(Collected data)
◆ ◆ ◆ ◆ ◆ ◆ ◆

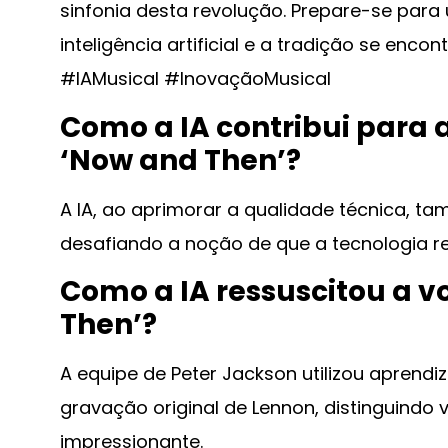
sinfonia desta revolução. Prepare-se par
inteligência artificial e a tradição se en
#IAMusical #InovaçãoMusical
Como a IA contribui para
‘Now and Then’?
A IA, ao aprimorar a qualidade técnica, ta
desafiando a noção de que a tecnologia re
Como a IA ressuscitou a 
Then’?
A equipe de Peter Jackson utilizou aprend
gravação original de Lennon, distinguindo 
impressionante.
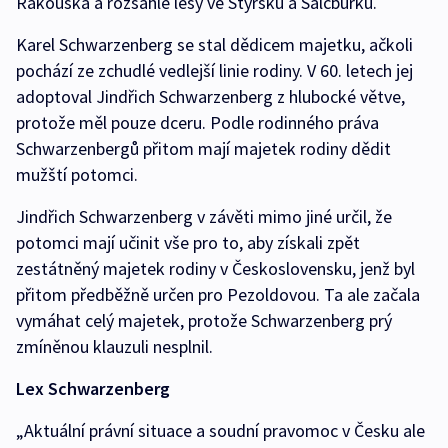
Rakouska a rozsáhlé lesy ve Štýrsku a Salcburku.
Karel Schwarzenberg se stal dědicem majetku, ačkoli
pochází ze zchudlé vedlejší linie rodiny. V 60. letech jej
adoptoval Jindřich Schwarzenberg z hlubocké větve,
protože měl pouze dceru. Podle rodinného práva
Schwarzenbergů přitom mají majetek rodiny dědit
mužští potomci.
Jindřich Schwarzenberg v závěti mimo jiné určil, že
potomci mají učinit vše pro to, aby získali zpět
zestátněný majetek rodiny v Československu, jenž byl
přitom předběžně určen pro Pezoldovou. Ta ale začala
vymáhat celý majetek, protože Schwarzenberg prý
zmíněnou klauzuli nesplnil.
Lex Schwarzenberg
„Aktuální právní situace a soudní pravomoc v Česku ale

◆ ◆ ◆ ◆ ◆ ◆ ◆

» PROBLEM DESCRIPTION: Write out every line of text in the records above word for word, leaving out the pictures.

» COMPLETED TASK:
sinfonia desta revolução. Prepare-se par
inteligência artificial e a tradição se en
#IAMusical #InovaçãoMusical
Como a IA contribui para
‘Now and Then’?
A IA, ao aprimorar a qualidade técnica, ta
desafiando a noção de que a tecnologia re
Como a IA ressuscitou a 
Then’?
A equipe de Peter Jackson utilizou aprend
gravação original de Lennon, distinguindo 
impressionante.
Rakouska a rozsáhlé lesy ve Štýrsku a Salcburku.
Karel Schwarzenberg se stal dědicem majetku, ačkoli
pochází ze zchudlé vedlejší linie rodiny. V 60. letech jej
adoptoval Jindřich Schwarzenberg z hlubocké větve,
protože měl pouze dceru. Podle rodinného práva
Schwarzenbergů přitom mají majetek rodiny dědit
mužští potomci.
Jindřich Schwarzenberg v závěti mimo jiné určil, že
potomci mají učinit vše pro to, aby získali zpět
zestátněný majetek rodiny v Československu, jenž byl
přitom předběžně určen pro Pezoldovou. Ta ale začala
vymáhat celý majetek, protože Schwarzenberg prý
zmíněnou klauzuli nesplnil.
Lex Schwarzenberg
„Aktuální právní situace a soudní pravomoc v Česku ale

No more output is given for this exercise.